Example 1 of Deaeration Structure
FIGS. 3 and 4 are views illustrating the wiring arrangement of the connection portion having the deaeration structure for moving the bubble under the metal wirings 5 upward when the arrangement interval is narrow. FIG. 3 is a partial plan view of the power module 100 as viewed from above, and FIG. 4 is a cross-sectional view taken along the line C-C in FIG. 3.
FIGS. 3 and 4 illustrate a connecting portion for connecting the diode 104b on the insulating substrate 3 and the upper conductor pattern 103b with a plurality of metal wirings 5 by wire bonding, and as shown in FIG. 3, the arrangement interval of the metal wirings 5 is about the wire width of the metal wiring 5. For example, in the case where the wire width of the metal wiring 5 is about 1 mm and the arrangement interval is 1 mm or narrower, and when the casing 1 is filled with the insulating sealing material 4 and the diameter of the bubbles in the insulating sealing material 4 is 1 mm to 3 mm, the bubbles do not escape from between the metal wirings 4 and are accumulated in the metal wirings 5. The accumulated bubbles may gather together and merged to form bubbles having a larger diameter.
However, as illustrated in FIG. 4, a plurality of metal wirings 5 are arranged such that the metal wirings are aligned in a loop shape in the same direction. The height of the metal wirings 5 are not equal, but are arranged such that each metal wiring 5 has a wiring height which is gradually increased or decreased one after another toward one direction in the arrangement. In FIG. 4, the wiring height is higher toward the left side in the drawing. A structure in which the metal wirings 5 are arranged so that the wiring heights change in this manner is defined as a deaeration structure.
Here, the mechanism of deaeration by the deaeration structure will be described with reference to FIG. 5. In FIG. 5, the deaeration structure in which a plurality of metal wirings 5 are arranged such that the metal wirings are aligned in a loop shape in the same direction, and the wiring height is higher toward the right side in the drawing. A plurality of metal wirings 5 are bonded onto a conductor MB by wire bonding, and bubble BB is present between the plurality of looped metal wires 5 and the conductor MB. The size of the bubble BB is larger than the arrangement interval of the metal wires 5; therefore, the bubble BB cannot pass through between the metal wirings 5. Note that, the plurality of metal wirings 5 including the conductors MB are covered with the insulating sealing material and the bubble BB is present in the insulating sealing material, however, for convenience, the insulating sealing material is not shown.

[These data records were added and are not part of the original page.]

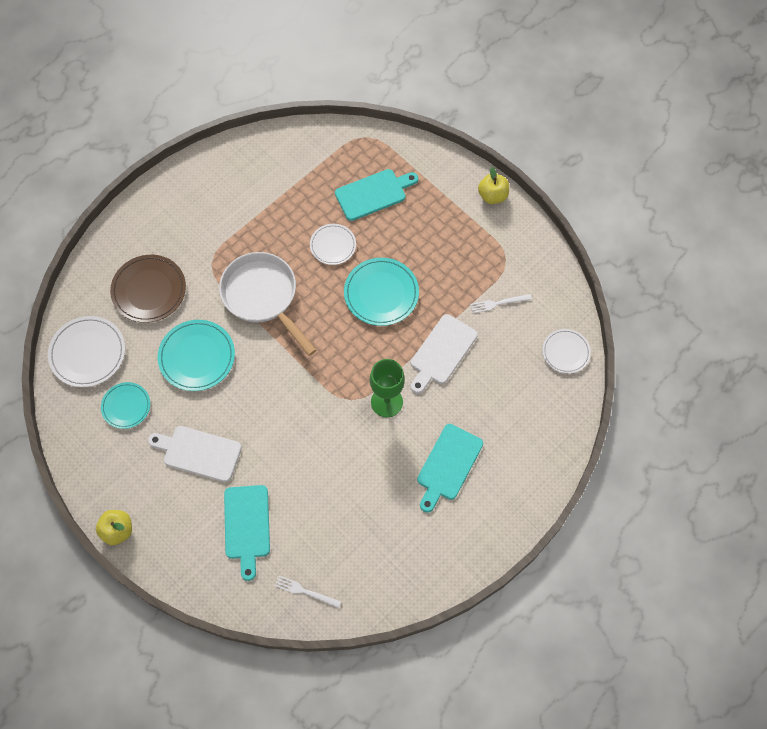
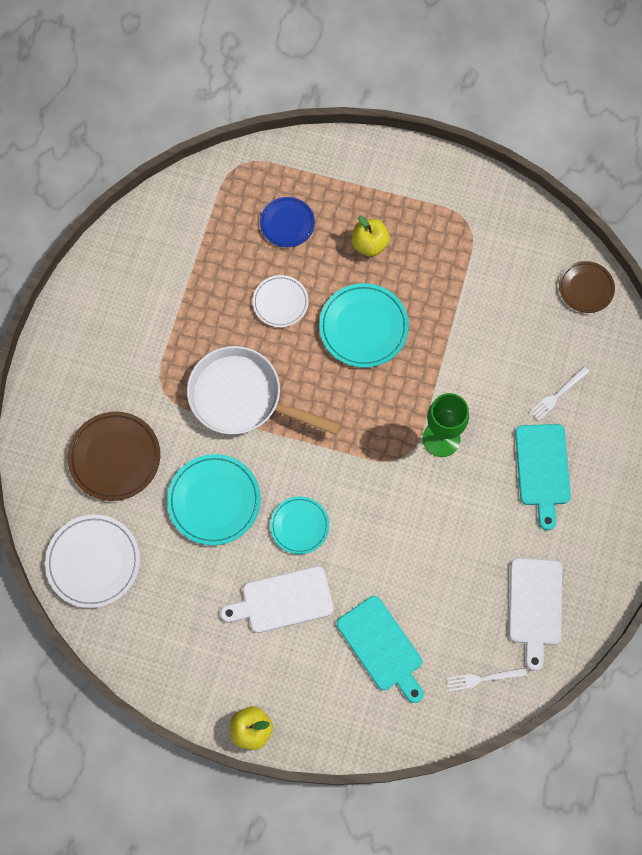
camera: 30 degrees left, 5 degrees up
turquoise plate [101,382,150,429] -> turquoise plate moved to [270,496,329,554]
turquoise cutting board [335,169,418,221] -> blue plate [260,197,315,247]
white cutting board [411,314,478,394] -> white cutting board moved to [509,558,562,671]
white fork [470,294,532,313] -> white fork moved to [530,367,589,421]
yellow apple [478,167,509,204] -> yellow apple moved to [352,216,390,257]
white plate [542,329,591,374] -> brown plate [559,261,615,313]

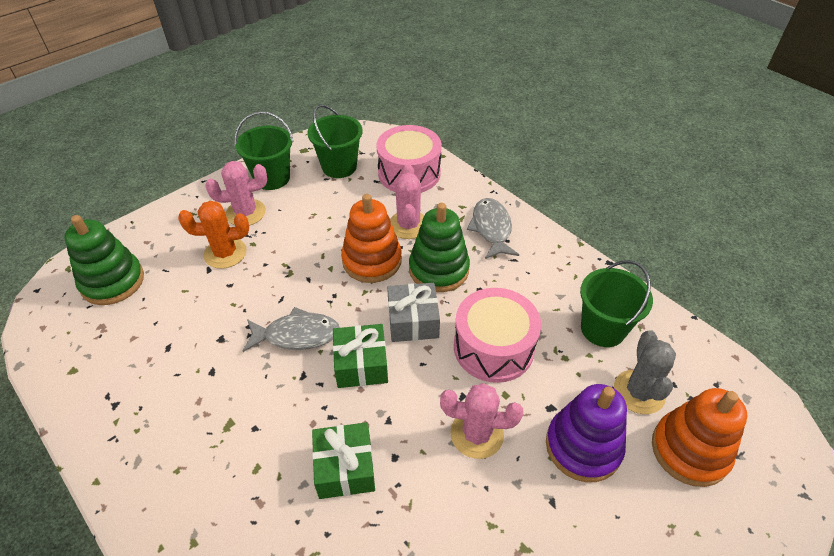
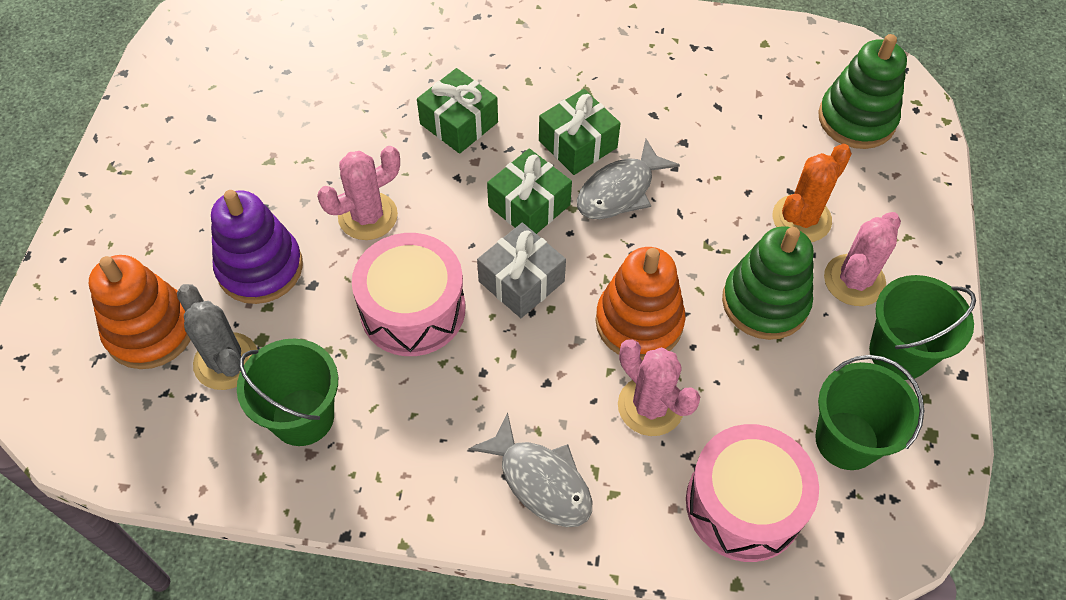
camera: 140 degrees right, 10 degrees up
green stacking toy [409,203,470,292] -> green stacking toy moved to [722,226,814,340]
none -> green gift [539,89,621,175]

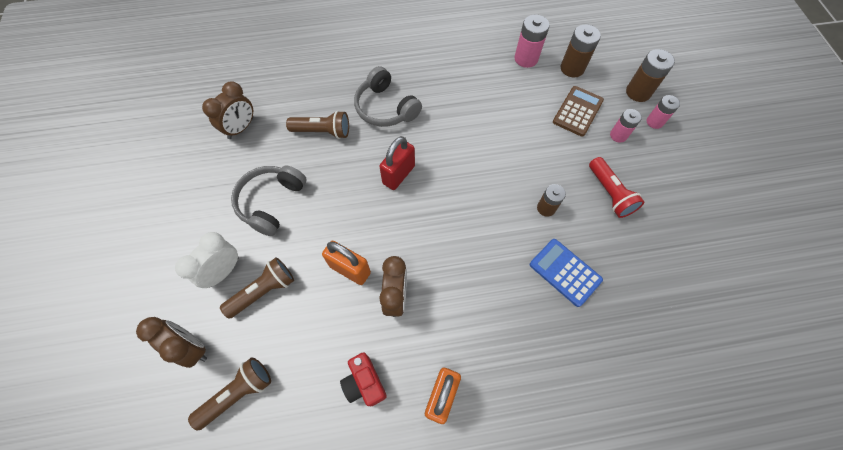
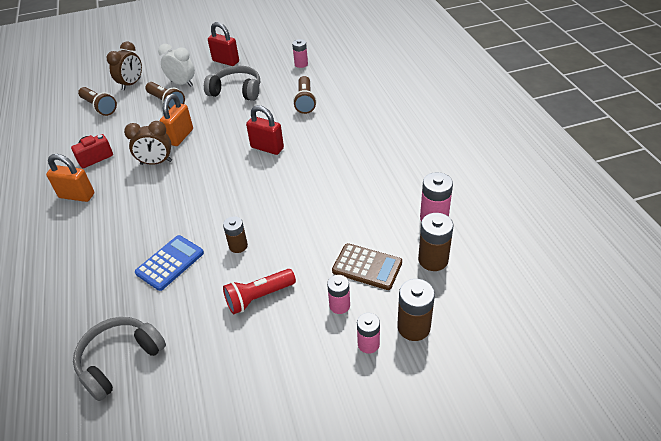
camera: 85 degrees right, 20 degrees down
brown clock [202,81,253,139] -> pink battery [292,39,308,68]
grey headphones [354,66,422,127] -> grey headphones moved to [73,317,166,401]
none -> red padlock [208,22,239,66]

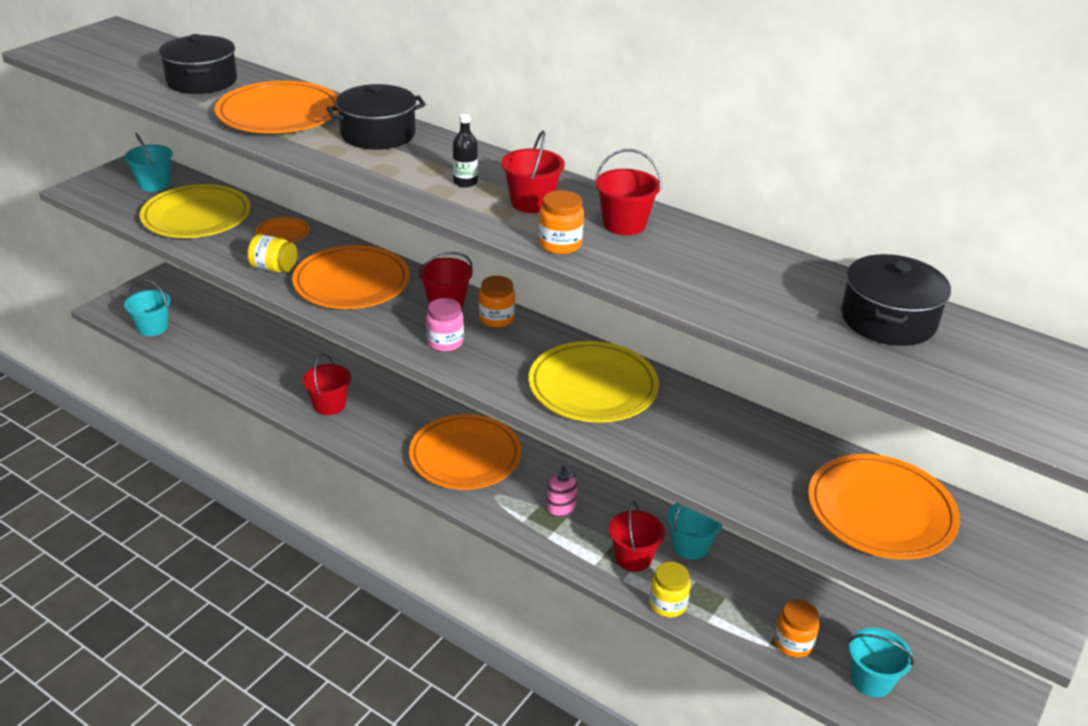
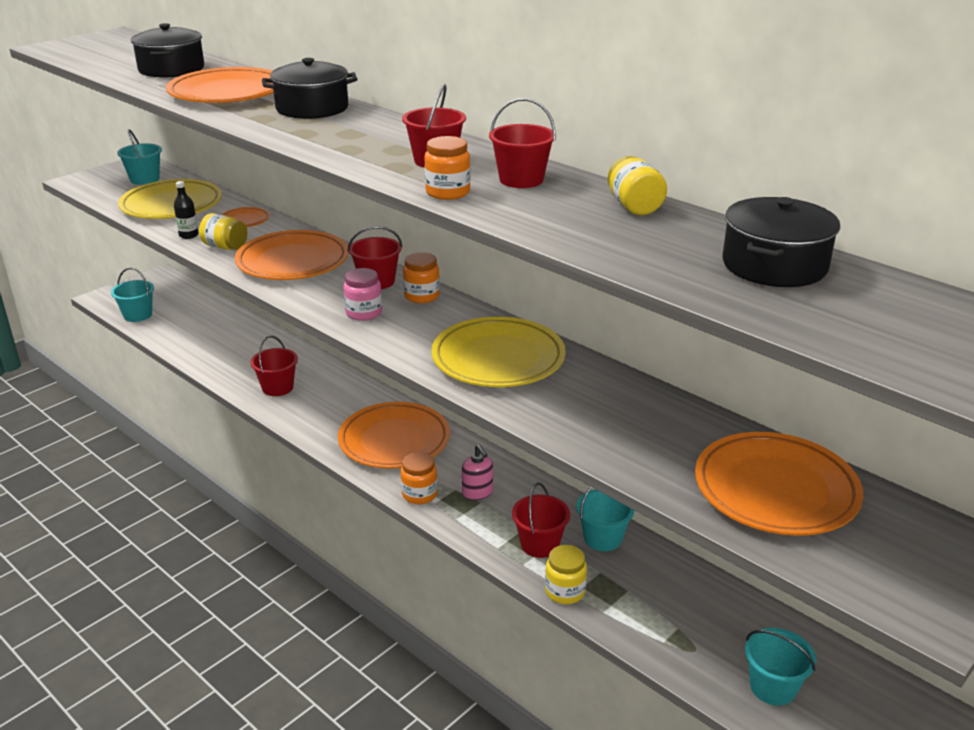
camera: 10 degrees right, 5 degrees down
black bottle [453,114,478,187] -> black bottle moved to [174,181,198,239]
orange jar [774,600,819,657] -> orange jar moved to [401,452,438,504]
none -> yellow jar [608,156,667,215]

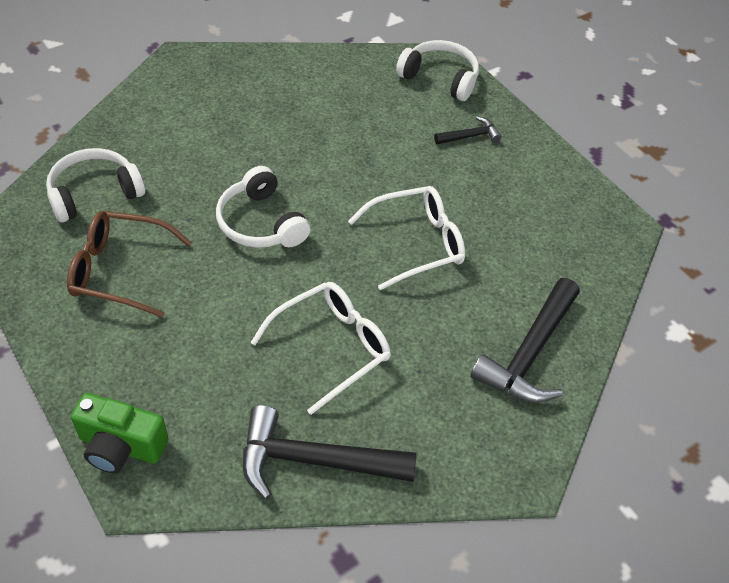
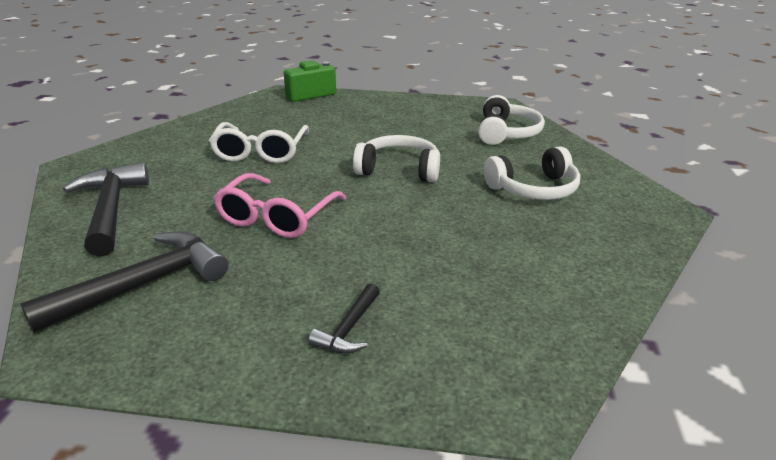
camera: 135 degrees right, 20 degrees down
brown glasses [67,211,192,318] -> none
black hammer [243,405,417,500] -> black hammer moved to [20,231,228,333]
white glasses [348,186,465,290] -> pink glasses [213,173,346,238]
white headphones [396,40,479,101] -> white headphones moved to [484,147,580,200]

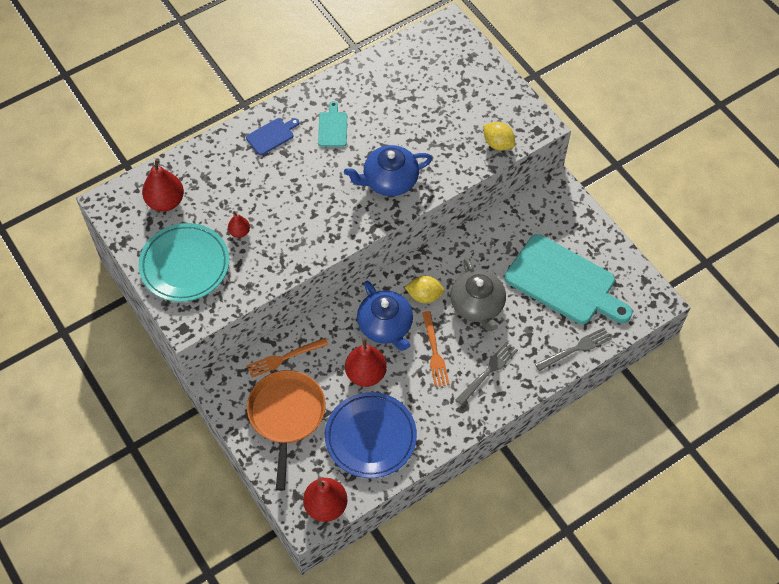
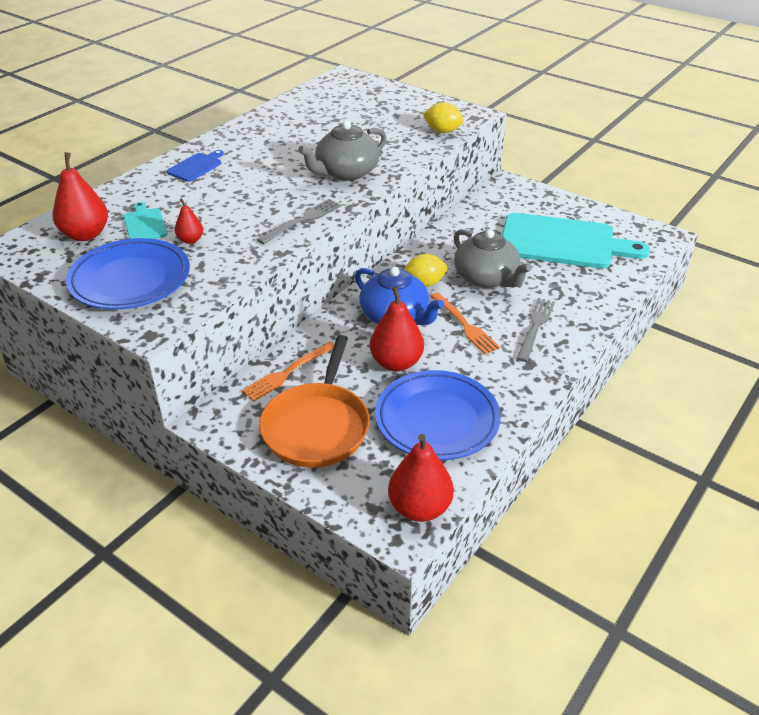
camera: 20 degrees left, 20 degrees down
turquoise plate [138,223,229,302] -> blue plate [66,238,190,310]
orange pan [247,370,326,491] -> orange pan turned 150 degrees counterclockwise [259,335,370,468]
turquoise cutting board [318,101,347,147] -> turquoise cutting board moved to [124,202,167,239]
blue teapot [344,145,432,196] -> grey teapot [298,121,387,181]
grey fork [535,328,612,371] -> grey fork moved to [257,199,341,244]

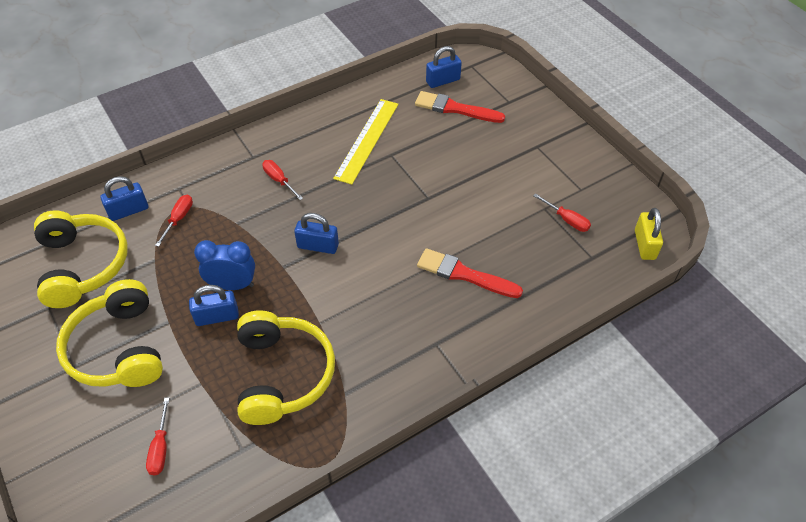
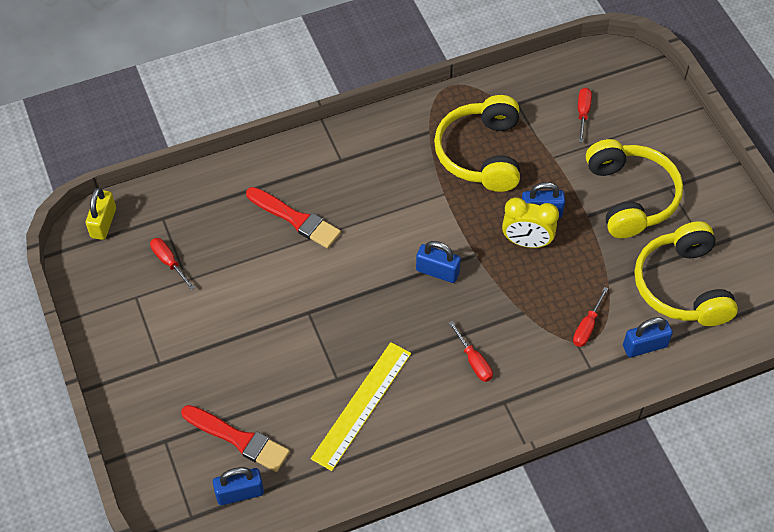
camera: 170 degrees left, 5 degrees up
blue clock [194,240,255,290] -> yellow clock [502,198,559,248]

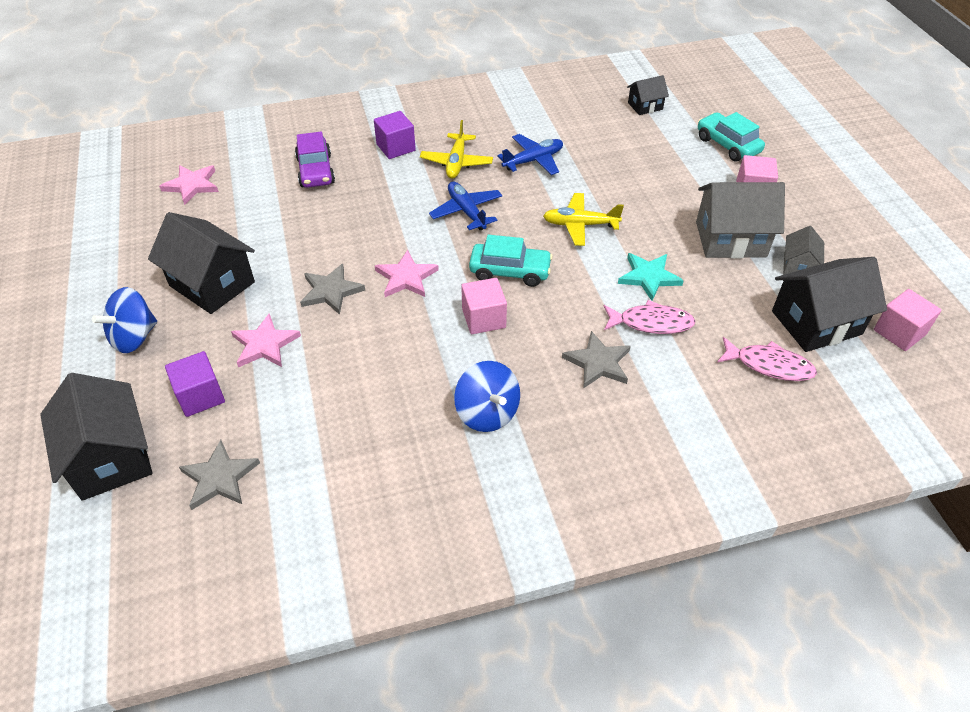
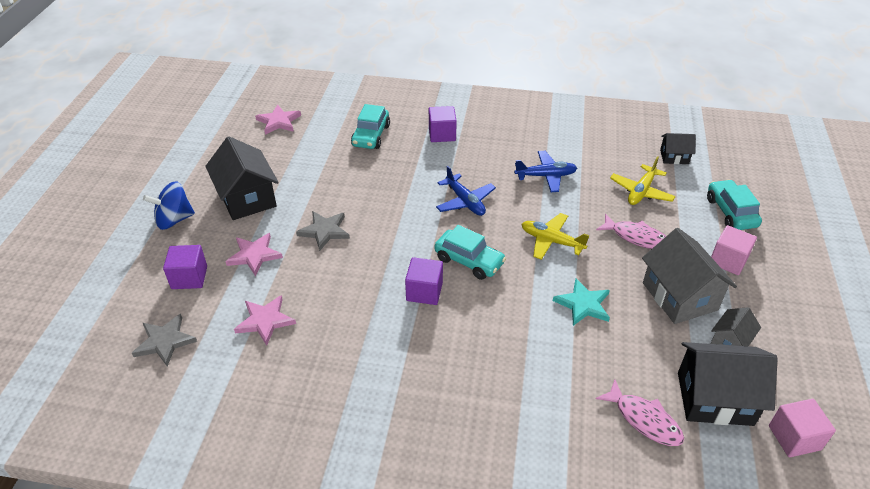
camera: 25 degrees right, 5 degrees down
black house [40,373,153,501] -> none
purple car [295,132,335,188] -> turquoise car [351,104,390,149]
pink star [375,250,439,297] -> pink star moved to [234,295,296,345]
yellow plane [420,120,493,179] -> yellow plane moved to [610,156,676,205]
blue plane [429,181,502,230] -> blue plane turned 150 degrees clockwise [436,166,496,216]
blue spinning top [454,361,520,432] -> none
pink cube [461,278,507,334] -> purple cube [405,257,443,305]
grey star [562,331,631,389] -> none
pink fish [604,300,696,334] -> pink fish moved to [596,214,666,249]
grey house [696,182,785,259] -> grey house turned 45 degrees clockwise [642,228,737,324]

As illustrated in FIG. 5, the bubble BB initially located on the side of the metal wiring 5 with a low wiring height moves to the side of the metal wiring 5 with a high wiring height with time as indicated by the arrow AR, and eventually escapes from below the metal wirings 5. This is because the bubble BB moves from a low position to a high position due to the difference in specific gravity of the insulating sealing material, for example, 1.9 in the case of epoxy resin and 1 in the case of air, which is specific gravity of the bubble BB. The bubble BB that has escaped from under the metal wirings 5 moves upward in a liquid state before curing of the insulating sealing material and the viscosity of the insulating sealing material temporarily decreases at the time of thermal curing, this causes the bubble BB to readily move upward. For this reason, bubbles in the insulating sealing material gather on the upper surface of the insulating sealing material 4 filled in the casing 1 and are discharged (deaerated) from the insulating sealing material. Thereby, bubbles in the insulating sealing material can be reduced. In the related art, deaeration in which bubbles below the metal wirings 5 are removed has been difficult, however, the above described deaeration structure allows the deaeration in which the bubbles below the metal wirings 5 are removed to be readily performed. Therefore, prevention of a bubble below the metal wirings 5 from being remained, as a void, in the cured insulating sealing material is ensured, and the insulating property of the power module 100 is secured.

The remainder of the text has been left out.